Saved data entries.
++++++
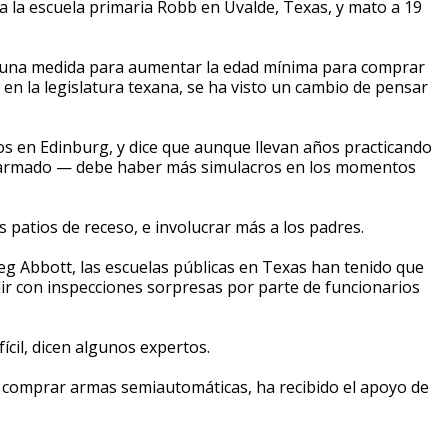
la escuela primaria Robb en Uvalde, Texas, y mato a 19
e una medida para aumentar la edad mínima para comprar
en la legislatura texana, se ha visto un cambio de pensar
s en Edinburg, y dice que aunque llevan años practicando
so armado — debe haber más simulacros en los momentos
s patios de receso, e involucrar más a los padres.
g Abbott, las escuelas públicas en Texas han tenido que
ir con inspecciones sorpresas por parte de funcionarios
ícil, dicen algunos expertos.
 comprar armas semiautomáticas, ha recibido el apoyo de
++++++
Work order. Every entry, word for word: repeat it, but skip the images.

Task response.
la escuela primaria Robb en Uvalde, Texas, y mato a 19
e una medida para aumentar la edad mínima para comprar
en la legislatura texana, se ha visto un cambio de pensar
s en Edinburg, y dice que aunque llevan años practicando
so armado — debe haber más simulacros en los momentos
s patios de receso, e involucrar más a los padres.
g Abbott, las escuelas públicas en Texas han tenido que
ir con inspecciones sorpresas por parte de funcionarios
ícil, dicen algunos expertos.
 comprar armas semiautomáticas, ha recibido el apoyo de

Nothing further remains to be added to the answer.